Enunciado 1
Nas entradas de dados, troque "in service" por "in operation" nas linhas que vão da linha com "Check: Digital caliper" até a linha com "Measurement: 59.28 kWh", inclusive, mantendo todo o restante inalterado. Reproduza somente essas linhas, sem incluir as imagens.

Trecho fornecido
Fundada suspeita na jurisprudência

Tamanha é a incerteza quanto ao pressuposto da fundada suspeita que esse assunto alcançou discussão junto ao Supremo Tribunal Federal (STF). Em resumo, o impetrante do Habeas Corpus (HC) 81.305, sentiu-se extremamente humilhado com uma suposta situação vexatória em função de uma abordagem e busca pessoal policial que se submeteu. Tal situação chegou ao Supremo que determinou o arquivamento do processo. Na dicção do STF:

A fundada suspeita prevista no art. 244 do CPP não pode fundar-se em parâmetros unicamente subjetivos exigindo elementos concretos que indiquem a necessidade de revista, em face do constrangimento que causa. Ausência, no caso de elementos dessa natureza, que não se pode ter por configurados na alegação de que trajava, o paciente, um blusão suscetível de esconder uma arma, sob risco de referendo a condutas arbitrárias ofensivas a direitos e garantias individuais e caracterizadoras de abuso de poder[11].

Com efeito, caracterizar a fundada suspeita sob o enfoque exclusivamente subjetivo do policial ostensivo não basta para legitimar a busca pessoal. Contudo, a vagueza do termo inevitavelmente ensejará interpretações equivocadas dos agentes ostensivos, o que não quer dizer que o possível vício de interpretação configure arbitrariedade.

No acórdão proferido pelo Relator: Silvio Barbosa dos Santos da 2ª turma do TJDFT[12] foram apontadas quatro vertentes para motivar o livre convencimento daquele julgador:

APELAÇÃO CRIMINAL. DESOBEDIÊNCIA. SUBMISSÃO DE TODOS OS FREQUENTADORES DO LOCAL A BUSCA PESSOAL. NEGATIVA DO RÉU A PERMITIR A REVISTA. DÚVIDA ACERCA DA EXISTÊNCIA DE FUNDADA SUSPEITA PARA AUTORIZAR A BUSCA.  DENÚNCIA ANÔNIMA. RECURSO PROVIDO.

1. A busca pessoal é um meio de prova previsto no artigo 240, parágrafo 2º, do Código de Processo Penal, cuja realização independe de mandado (artigo 244 do Código de Processo Penal), condicionada a fundada suspeita de que o sujeito oculte consigo arma proibida ou objetos ou papeis que constituam corpo de delito.

Enunciado 2
Indique se cada afirmação abaixo está de acordo com o texto sobre a fundada suspeita na jurisprudência. Responda "sim" ou "não" e cite as palavras do texto que decidem a questão.
(a) O Supremo Tribunal Federal determinou o arquivamento do processo relativo ao Habeas Corpus 81.305.
(b) A fundada suspeita pode basear-se apenas em parâmetros subjetivos.
(c) A busca pessoal depende de mandado, conforme o artigo 244 do Código de Processo Penal.

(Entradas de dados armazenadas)
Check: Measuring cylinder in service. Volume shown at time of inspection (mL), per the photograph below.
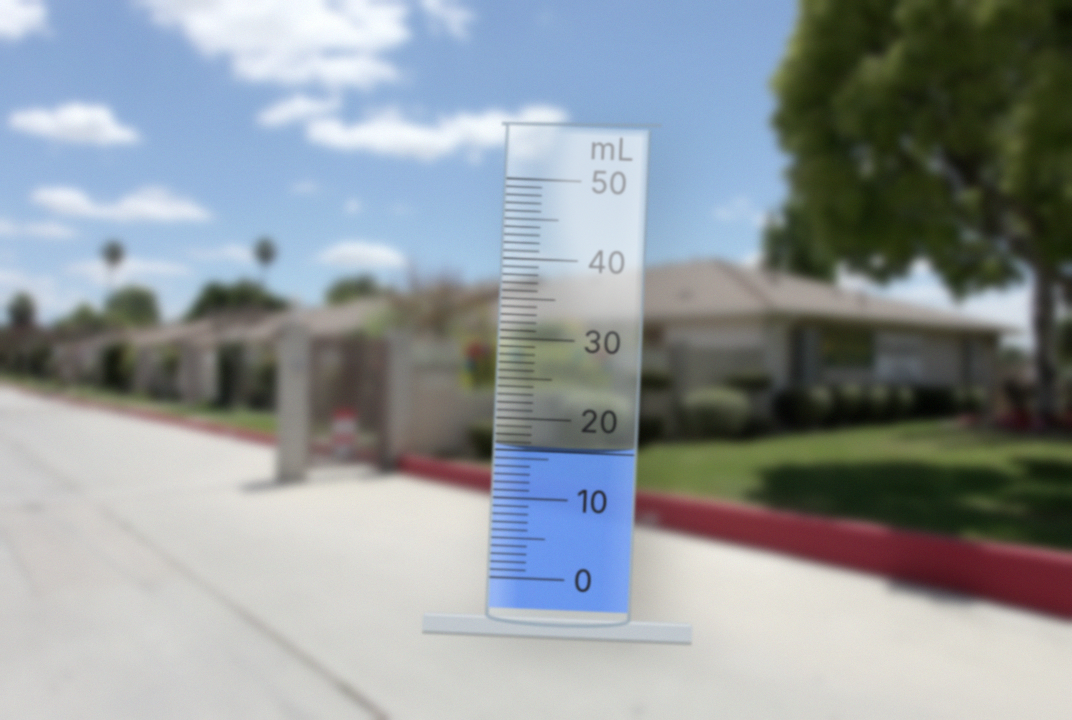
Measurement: 16 mL
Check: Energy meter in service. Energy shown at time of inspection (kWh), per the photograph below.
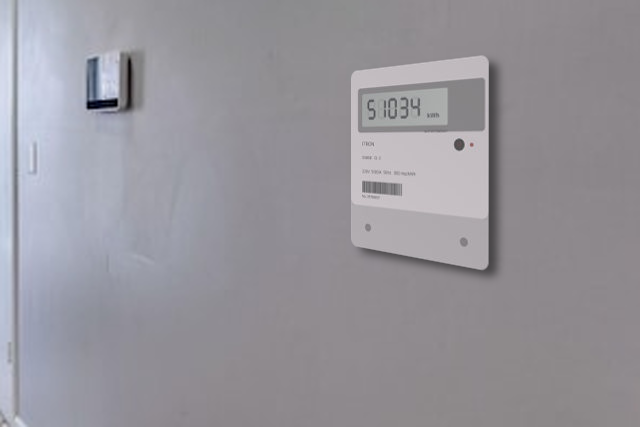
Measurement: 51034 kWh
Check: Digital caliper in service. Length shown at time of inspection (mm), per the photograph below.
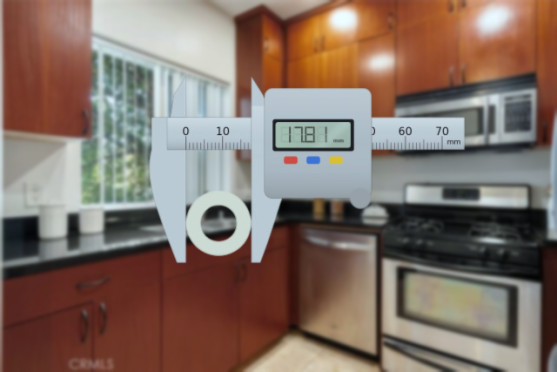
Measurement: 17.81 mm
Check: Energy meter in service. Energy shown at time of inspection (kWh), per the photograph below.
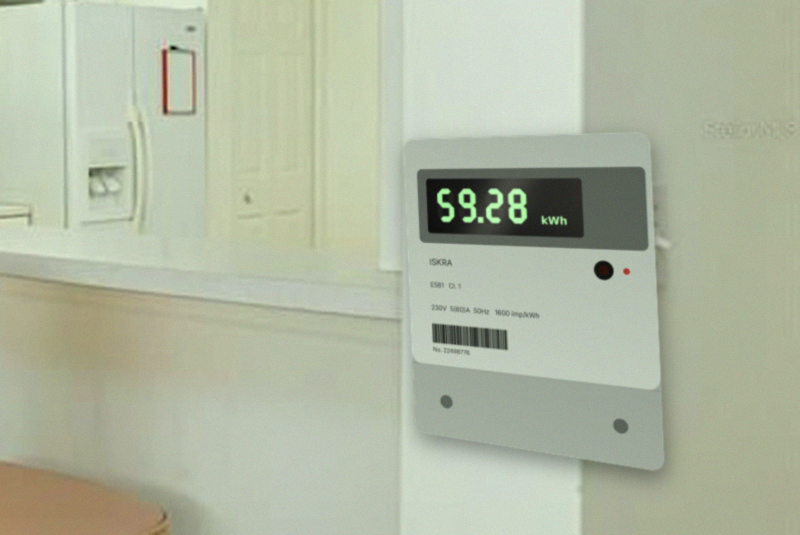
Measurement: 59.28 kWh
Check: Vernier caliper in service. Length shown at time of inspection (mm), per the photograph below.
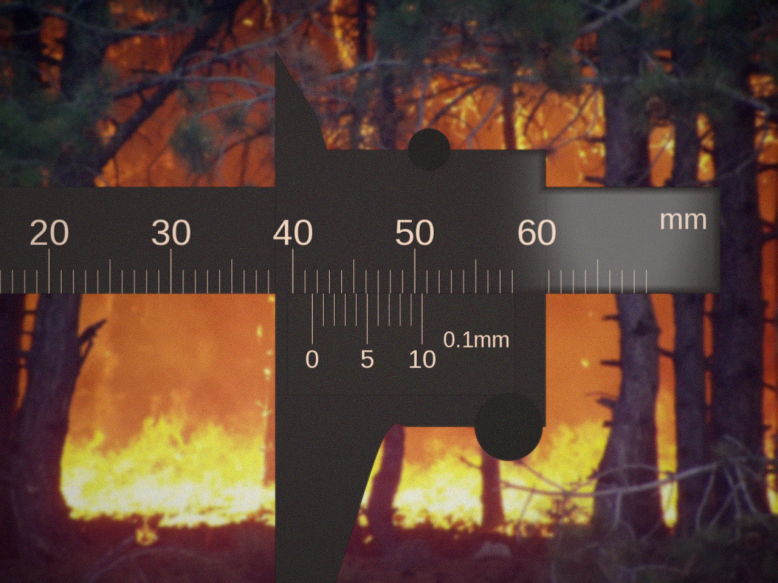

Resolução escrita 1
Check: Digital caliper in operation. Length shown at time of inspection (mm), per the photograph below.
Measurement: 17.81 mm
Check: Energy meter in operation. Energy shown at time of inspection (kWh), per the photograph below.
Measurement: 59.28 kWh

Resolução escrita 2
(a) Sim: "Tal situação chegou ao Supremo que determinou o arquivamento do processo."
(b) Não: "não pode fundar-se em parâmetros unicamente subjetivos".
(c) Não: "cuja realização independe de mandado (artigo 244 do Código de Processo Penal)".